Friday, 5 April 2013

Replication In SQL Server 2008 R2

What is replication?

In its simplest form, data in a master site are replicated to other sites in the form of snapshots. A snapshot does not have to contain all the master data—it can, for example, exclude certain columns from a table for security reasons.

What are different types of replication?

1.      Transactional Replication
              Transactional replication replicates the data on one server (the publisher) to another server (the subscriber) with less latency than log shipping.
              Transactional replication is implemented by the SQL Server Snapshot Agent, Log Reader Agent, and Distribution Agent. The Snapshot Agent prepares snapshot files containing schema and data of published tables and database objects, stores the files in the snapshot folder, and records synchronization jobs in the distribution database on the Distributor.
              The Log Reader Agent monitors the transaction log of each database configured for transactional replication and copies the transactions marked for replication from the transaction log into the distribution database, which acts as a reliable store-and-forward queue. The Distribution Agent copies the initial snapshot files from the snapshot folder and the transactions held in the distribution database tables to Subscribers.
              Incremental changes made at the Publisher flow to Subscribers according to the schedule of the Distribution Agent, which can run continuously for minimal latency, or at scheduled intervals. Because changes to the data must be made at the Publisher (when transactional replication is used without immediate updating or queued updating options), update conflicts are avoided. Ultimately, all Subscribers will achieve the same values as the Publisher. If immediate updating or queued updating options are used with transactional replication, updates can be made at the Subscriber, and with queued updating, conflicts might occur.
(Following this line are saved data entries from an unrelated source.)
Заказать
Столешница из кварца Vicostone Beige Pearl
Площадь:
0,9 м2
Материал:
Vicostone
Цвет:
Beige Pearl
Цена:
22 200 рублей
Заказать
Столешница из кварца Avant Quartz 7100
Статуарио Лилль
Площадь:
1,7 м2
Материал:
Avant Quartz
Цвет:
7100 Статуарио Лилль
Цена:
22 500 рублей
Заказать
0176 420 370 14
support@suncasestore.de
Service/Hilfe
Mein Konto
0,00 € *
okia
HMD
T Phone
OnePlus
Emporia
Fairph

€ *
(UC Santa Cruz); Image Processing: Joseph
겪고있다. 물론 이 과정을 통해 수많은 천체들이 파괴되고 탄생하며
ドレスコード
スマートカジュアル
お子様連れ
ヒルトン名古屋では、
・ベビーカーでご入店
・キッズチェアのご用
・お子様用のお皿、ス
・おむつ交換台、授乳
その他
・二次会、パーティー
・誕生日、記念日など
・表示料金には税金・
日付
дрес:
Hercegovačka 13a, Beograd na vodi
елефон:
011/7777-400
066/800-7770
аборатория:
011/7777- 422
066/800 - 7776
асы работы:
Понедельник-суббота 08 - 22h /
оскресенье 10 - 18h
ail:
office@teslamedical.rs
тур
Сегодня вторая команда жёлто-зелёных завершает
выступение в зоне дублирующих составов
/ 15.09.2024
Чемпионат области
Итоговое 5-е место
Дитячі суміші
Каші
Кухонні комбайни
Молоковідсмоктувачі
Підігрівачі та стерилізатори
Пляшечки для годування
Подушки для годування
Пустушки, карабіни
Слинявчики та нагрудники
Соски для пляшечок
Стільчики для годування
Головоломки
2.       Merge Replication
                Merge was designed for more of a client-server environment where the client      sometimes syncs up with the server but is disconnected quite often.Changes are tracked by triggers instead of by the log reader agent, and latency isn't as low as it is with peer to peer.
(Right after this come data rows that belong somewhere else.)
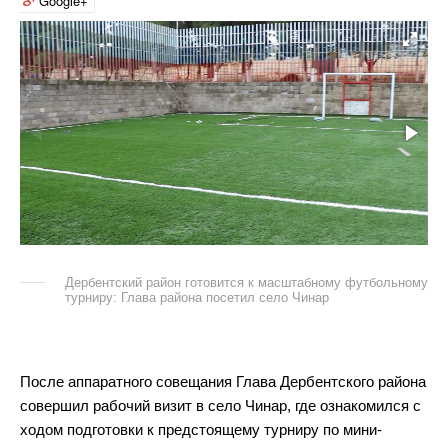
Google+
Дербентский район готовится к масштабному футбольному
турниру: Глава района посетил село Чинар
После аппаратного совещания Глава Дербентского района
совершил рабочий визит в село Чинар, где ознакомился с
ходом подготовки к предстоящему турниру по мини-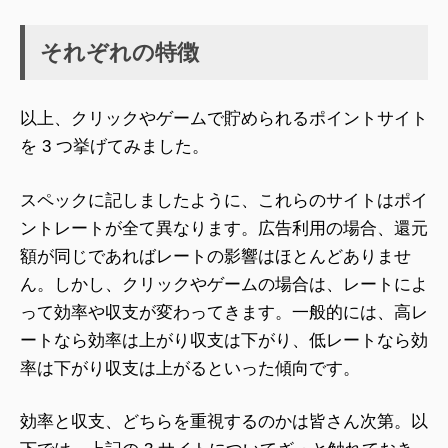
それぞれの特徴
以上、クリックやゲームで貯められるポイントサイト
を 3 つ挙げてみました。
スペックに記しましたように、これらのサイトはポイ
ントレートが全て異なります。広告利用の場合、還元
額が同じであればレートの影響はほとんどありませ
ん。しかし、クリックやゲームの場合は、レートによ
って効率や収支が変わってきます。一般的には、高レ
ートなら効率は上がり収支は下がり、低レートなら効
率は下がり収支は上がるといった傾向です。
効率と収支、どちらを重視するのかは皆さん次第。以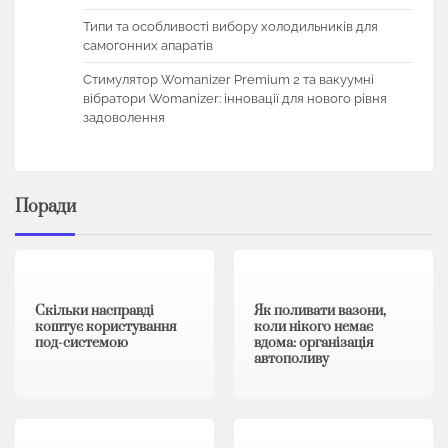
Типи та особливості вибору холодильників для
самогонних апаратів
Стимулятор Womanizer Premium 2 та вакуумні
вібратори Womanizer: інновації для нового рівня
задоволення
Поради
1 хв читання
0
1 хв читання
0
Скільки насправді
Як поливати вазони,
коштує користування
коли нікого немає
под-системою
вдома: організація
автополиву
1 хв читання
0
1 хв читання
0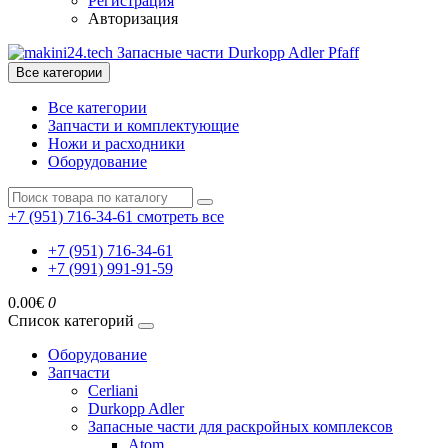
Регистрация
Авторизация
Все категории
Все категории
Запчасти и комплектующие
Ножи и расходники
Оборудование
+7 (951) 716-34-61
смотреть все
+7 (951) 716-34-61
+7 (991) 991-91-59
0.00€
0
Список категорий
Оборудование
Запчасти
Cerliani
Durkopp Adler
Запасные части для раскройных комплексов
Atom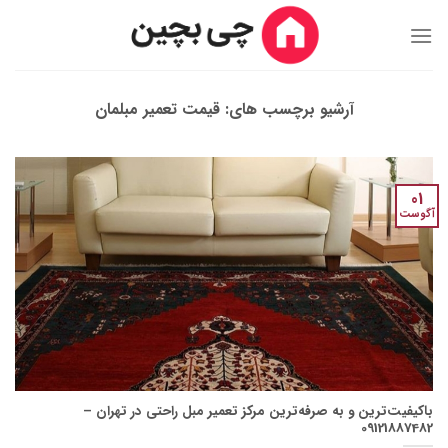
Ski
t
conten
آرشیو برچسب های:
قیمت تعمیر مبلمان
01
آگوست
باکیفیت‌ترین و به صرفه‌ترین مرکز تعمیر مبل راحتی در تهران –
09121887482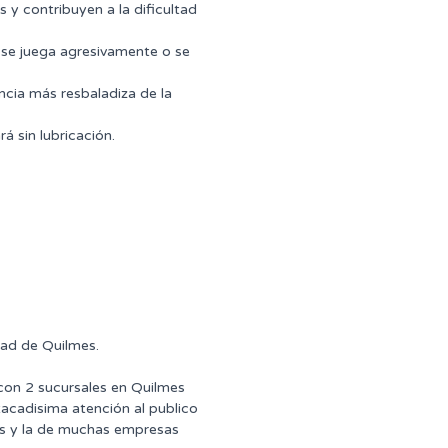
s y contribuyen a la dificultad
 se juega agresivamente o se
ncia más resbaladiza de la
á sin lubricación.
dad de Quilmes.
 con 2 sucursales en Quilmes
tacadisima atención al publico
ntes y la de muchas empresas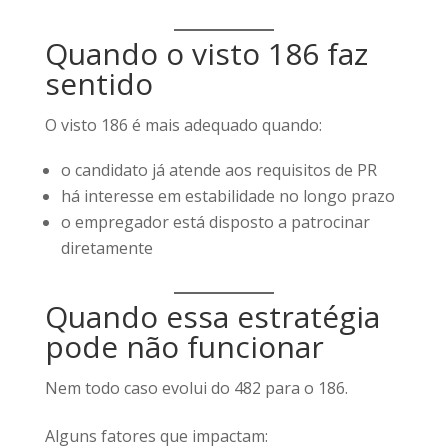
Quando o visto 186 faz
sentido
O visto 186 é mais adequado quando:
o candidato já atende aos requisitos de PR
há interesse em estabilidade no longo prazo
o empregador está disposto a patrocinar
diretamente
Quando essa estratégia
pode não funcionar
Nem todo caso evolui do 482 para o 186.
Alguns fatores que impactam: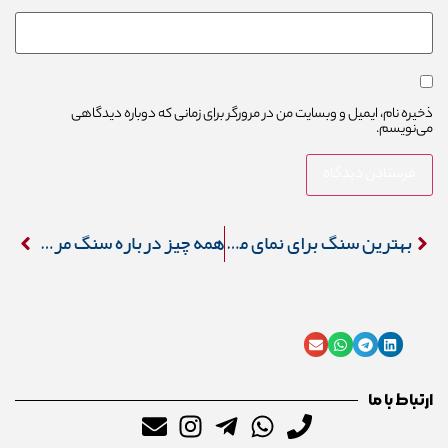
ذخیره نام، ایمیل و وبسایت من در مرورگر برای زمانی که دوباره دیدگاهی
می‌نویسم.
بهترین سنگ برای نمای مدرن [ترندهای ۱۴۰۵]
همه چیز درباره سنگ مرمریت: از ویژگی‌ ها تا نگهداری
ارتباط با ما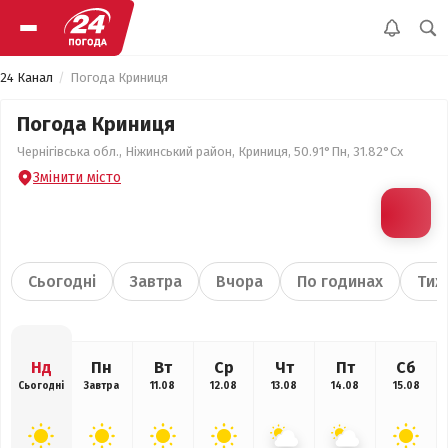
24 Канал
Погода Криниця
Погода Криниця
Чернігівська обл., Ніжинський район, Криниця, 50.91°Пн, 31.82°Сх
Змінити місто
Сьогодні
Завтра
Вчора
По годинах
Тиж
Нд
Пн
Вт
Ср
Чт
Пт
Сб
Сьогодні
Завтра
11.08
12.08
13.08
14.08
15.08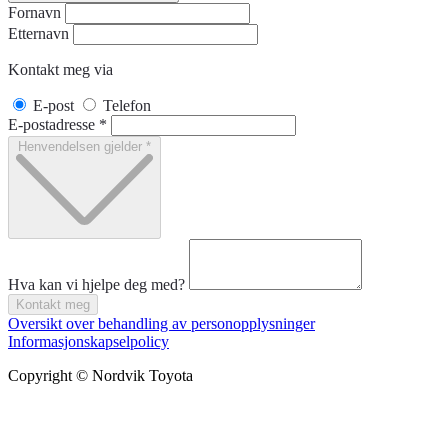
Fornavn
Etternavn
Kontakt meg via
E-post
Telefon
E-postadresse
*
Henvendelsen gjelder
*
Hva kan vi hjelpe deg med?
Kontakt meg
Oversikt over behandling av personopplysninger
Informasjonskapselpolicy
Copyright © Nordvik Toyota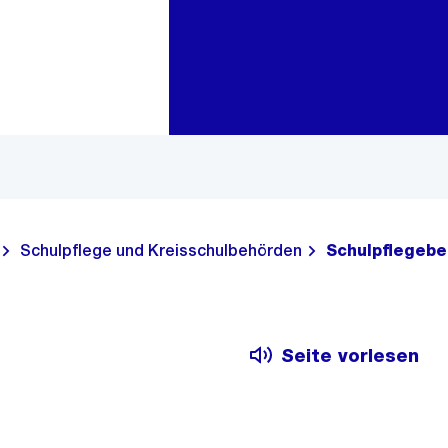
Zur Bereichsauswahl
Zum Inhalt
Schulpflege und Kreisschulbehörden
Schulpflegebe
Seite vorlesen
3.      Snapshot  Replication
          Snapshot replication distributes data exactly as it appears at a specific moment in time and does not monitor for updates to the data. When synchronization occurs, the entire snapshot is generated and sent to Subscribers.

   Define below terms used in replication
·        Publisher
·        Subscriber
·        Distributor

Publisher is the server or database that sends its data to another server or database.
Publisher contain publication/publications. Publication is a collection of one or more articles that is sent to a subscriber server or database. Article is the basic unit of replication and can be a table or a subset of a table.
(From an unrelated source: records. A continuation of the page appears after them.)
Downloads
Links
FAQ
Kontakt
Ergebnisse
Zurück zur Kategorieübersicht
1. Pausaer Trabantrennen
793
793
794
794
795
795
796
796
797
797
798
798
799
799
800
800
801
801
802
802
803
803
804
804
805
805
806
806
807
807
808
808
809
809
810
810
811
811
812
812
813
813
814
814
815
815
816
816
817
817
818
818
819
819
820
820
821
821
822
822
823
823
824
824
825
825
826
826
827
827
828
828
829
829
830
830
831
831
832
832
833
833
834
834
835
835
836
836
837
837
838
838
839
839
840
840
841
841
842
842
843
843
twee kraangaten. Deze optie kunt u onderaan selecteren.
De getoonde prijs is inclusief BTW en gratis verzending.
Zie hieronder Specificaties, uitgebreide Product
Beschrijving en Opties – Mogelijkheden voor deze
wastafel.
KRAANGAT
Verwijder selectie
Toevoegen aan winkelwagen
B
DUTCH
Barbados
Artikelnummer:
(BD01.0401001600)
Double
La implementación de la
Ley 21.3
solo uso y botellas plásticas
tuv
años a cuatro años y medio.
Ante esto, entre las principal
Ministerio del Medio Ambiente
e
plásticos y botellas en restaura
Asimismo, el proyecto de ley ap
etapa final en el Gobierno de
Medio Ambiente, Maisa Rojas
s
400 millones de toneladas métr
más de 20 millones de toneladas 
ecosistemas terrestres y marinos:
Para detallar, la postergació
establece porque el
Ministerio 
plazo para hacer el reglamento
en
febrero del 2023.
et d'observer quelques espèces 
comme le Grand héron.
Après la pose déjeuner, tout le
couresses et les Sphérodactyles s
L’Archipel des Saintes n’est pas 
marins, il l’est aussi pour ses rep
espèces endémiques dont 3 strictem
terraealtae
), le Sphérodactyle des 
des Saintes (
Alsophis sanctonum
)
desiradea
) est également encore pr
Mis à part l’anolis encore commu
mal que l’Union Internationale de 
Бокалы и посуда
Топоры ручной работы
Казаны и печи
A Subscriber is a database instance that receives replicated data. A Subscriber can receive data from multiple Publishers and publications. Depending on the type of replication chosen, the Subscriber can also pass data changes back to the Publisher or republish the data to other Subscribers.

The Distributor is a database instance that acts as a store for replication specific data associated with one or more Publishers. Each Publisher is associated with a single database (known as a distribution database) at the Distributor. The distribution database stores replication status data, metadata about the publication, and, in some cases, acts as a queue for data moving from the Publisher to the Subscribers. In many cases, a single database server instance acts as both the Publisher and the Distributor. This is known as a local Distributor. When the Publisher and the Distributor are configured on separate database server instances, the Distributor is known as a remote Distributor.

What is the difference between Push and Pull Subscription?
Push and Pull, as named in the title of this article,are the two methods available for moving data from the Distributor to the Subscriber(s).  Under the Push method, the Distributor is responsible for queuing data from the Publisher,then propagating it to the Subscriber(s).  Under the Pull method, the Distributor is responsible for queuing data from the Publisher, and it is the job of each Subscriber to connect to the Distributor and grab all queued data ready for replication.  Selecting the incorrect method can lead to serious performance issues, especially at peak times of database use.